-- EXERCISE SET --
1. From the household income passage, list each year with a median household income figure, along with that amount.
2. In the household income passage, what date did the Census Bureau release its data?

-- PAGE EXTRACT --
══════════════════════════════

President Trump’s garden flourished. Companies budded, entrepreneurs bloomed, and workers blossomed – often reaching unprecedented heights. As late as February, the U.S. economy in winter recalled an arboretum in April.
- In terms of household finances, Trumponomics parted Obama’s gray skies and let the sun shine. Census Bureau data released September 15 show that inflation-adjusted median household income increased from $64,324 in 2018 to a record $68,703 in 2019, up 6.8 percent. This extra $4,379 in the typical American home is the largest one-year hike in this key barometer of well-being.
During Trump’s first three years, this metric advanced from $59,039 in 2016 to $68,703 in 2019. This $9,664 represents a 16.4 percent income boost (5.5 percent per annum on average) for everyday Americans.
Obama’s final three years featured an analogous income increase from $51,939 in 2013 to $59,039 in 2016. This $7,100 lifted marginal incomes by 13.7 percent (4.6 percent annually).

══════════════════════════════

-- ITEMS --
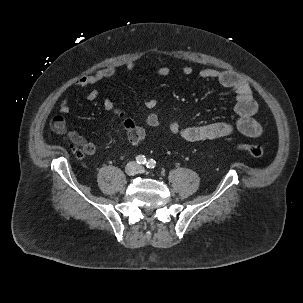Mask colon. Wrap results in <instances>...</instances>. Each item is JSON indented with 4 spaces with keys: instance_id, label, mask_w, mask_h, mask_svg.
<instances>
[{
    "instance_id": "1",
    "label": "colon",
    "mask_w": 303,
    "mask_h": 303,
    "mask_svg": "<svg viewBox=\"0 0 303 303\" xmlns=\"http://www.w3.org/2000/svg\"><path fill=\"white\" fill-rule=\"evenodd\" d=\"M237 147L247 153H249L253 157H262L265 154V150L262 146L258 144H250V143H239ZM75 156L79 159L83 157V151L80 149H75Z\"/></svg>"
}]
</instances>
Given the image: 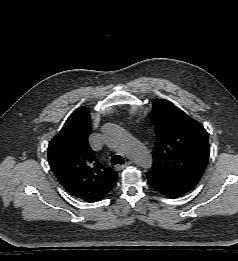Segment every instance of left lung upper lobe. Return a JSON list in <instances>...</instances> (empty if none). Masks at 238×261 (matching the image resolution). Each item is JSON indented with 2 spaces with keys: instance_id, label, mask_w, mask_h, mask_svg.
<instances>
[{
  "instance_id": "left-lung-upper-lobe-1",
  "label": "left lung upper lobe",
  "mask_w": 238,
  "mask_h": 261,
  "mask_svg": "<svg viewBox=\"0 0 238 261\" xmlns=\"http://www.w3.org/2000/svg\"><path fill=\"white\" fill-rule=\"evenodd\" d=\"M157 144L147 177L183 195L200 180L209 158L207 132L196 120L165 99H153Z\"/></svg>"
}]
</instances>
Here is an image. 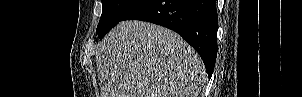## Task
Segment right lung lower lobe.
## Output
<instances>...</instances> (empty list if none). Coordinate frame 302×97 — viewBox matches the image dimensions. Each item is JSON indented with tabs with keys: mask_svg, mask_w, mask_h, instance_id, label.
Listing matches in <instances>:
<instances>
[{
	"mask_svg": "<svg viewBox=\"0 0 302 97\" xmlns=\"http://www.w3.org/2000/svg\"><path fill=\"white\" fill-rule=\"evenodd\" d=\"M122 20L147 21L174 30L198 52L212 76L218 49L216 0H142Z\"/></svg>",
	"mask_w": 302,
	"mask_h": 97,
	"instance_id": "right-lung-lower-lobe-1",
	"label": "right lung lower lobe"
}]
</instances>
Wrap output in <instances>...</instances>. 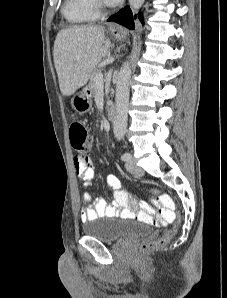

══════════════════════════════

-- ANSWERS FOR THIS EXERCISE --
1.
2013: $51,939
2016: $59,039
2018: $64,324
2019: $68,703

2. September 15